Her forehead rubs against my chest, her way of giving me permission without speaking. I slip a finger inside her, turned on at how wet she is already. I work her with one finger before adding a second, excited at her involuntary reaction to squeeze me tightly. I love how she tries to contain herself. It must be killing her, because she’s normally really loud.
When my thumb starts to rub on the outside of her underwear, her pussy tightens around my fingers. She knows she’ll be co
ming soon. My cock swells under her legs. She writhes against my fingers, silently asking for more. I’m moving fast now, tapping her G-spot while rubbing fast circles with my thumb. I know she’s gonna explode. I can’t wait to feel her all over my hand.
I’m working furiously, not giving a fuck that it’s obvious to anyone who looks back here what I’m doing. But I want Liz to come hard. She needs it. She needs to know that this is the sexy, part of life. It’s normal to want each other. It’s normal to fuck. Maybe not in a van with six other guys, but hey, fantasy is fantasy.

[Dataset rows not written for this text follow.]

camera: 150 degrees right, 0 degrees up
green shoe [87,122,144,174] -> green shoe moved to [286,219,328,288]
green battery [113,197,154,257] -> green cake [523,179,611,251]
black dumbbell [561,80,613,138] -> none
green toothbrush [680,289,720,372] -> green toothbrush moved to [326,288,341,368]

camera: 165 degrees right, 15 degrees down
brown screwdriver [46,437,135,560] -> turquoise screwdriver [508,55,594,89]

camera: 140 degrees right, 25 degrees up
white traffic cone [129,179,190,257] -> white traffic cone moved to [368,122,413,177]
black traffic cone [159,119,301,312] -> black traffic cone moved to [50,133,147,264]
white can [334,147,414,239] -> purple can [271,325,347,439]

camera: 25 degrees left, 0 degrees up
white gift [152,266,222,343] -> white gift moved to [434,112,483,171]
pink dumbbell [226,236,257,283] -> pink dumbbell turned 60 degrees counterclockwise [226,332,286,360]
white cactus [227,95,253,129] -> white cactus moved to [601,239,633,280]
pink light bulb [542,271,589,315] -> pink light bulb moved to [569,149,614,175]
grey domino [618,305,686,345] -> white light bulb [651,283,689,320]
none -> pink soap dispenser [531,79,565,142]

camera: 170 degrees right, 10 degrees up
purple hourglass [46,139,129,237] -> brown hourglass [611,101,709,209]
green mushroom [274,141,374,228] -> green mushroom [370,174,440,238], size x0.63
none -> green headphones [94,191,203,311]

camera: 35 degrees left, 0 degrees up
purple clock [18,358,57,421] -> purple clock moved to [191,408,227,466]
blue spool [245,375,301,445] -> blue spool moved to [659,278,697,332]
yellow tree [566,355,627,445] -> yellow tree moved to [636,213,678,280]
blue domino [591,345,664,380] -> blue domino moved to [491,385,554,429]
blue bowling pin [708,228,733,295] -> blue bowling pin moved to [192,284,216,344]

Her teeth dig into my shoulder, and I know she’s coming. She’s riding my hand, grinding and squeezing. It’s so fucking hot. I want her mouth on my cock so fucking badly, but that’s out of the question. Later, I’ll make sure we’re alone somewhere.
If finger-fucking her here, in the van, where we’re slightly concealed, gets me this hard, I can only imagine what it’ll be like when I’m doing this to her as we stand in the crowd, watching a concert.
Thankfully, our set isn’t until tomorrow, so we have all day to relax and get our bearings in Atlanta today.
“We should get back to the van before the guys tonight so we can take this seat again.”
“When are we going to the hotel?” Liz asks, words coming out as pants between breaths.
“We don’t have a hotel. We sleep in the van at festivals.”
Liz practically dries up on the spot; her pussy feels like my mouth after smoking weed. Shit.
“You sleep in the van?”
“Yeah. Hotels are expensive. We don’t really have that budget yet.”
“Okaaaay,” she says. “But you asked me to come this weekend. Don’t you think you should have said something?”
Fuck me. Yes, I should’ve.
“Yeah—I’m—Jesus, Liz. I’m sorry. I’ve been running around, trying to get everything ready for this, and I honestly didn’t even think about it.”
I expect her wrath. Hell, I deserve her wrath. The fact that it didn’t even cross my mind to suggest to Liz that she might want to get a hotel makes me feel like a complete asshole. And I wasn’t even trying to be. I really did forget.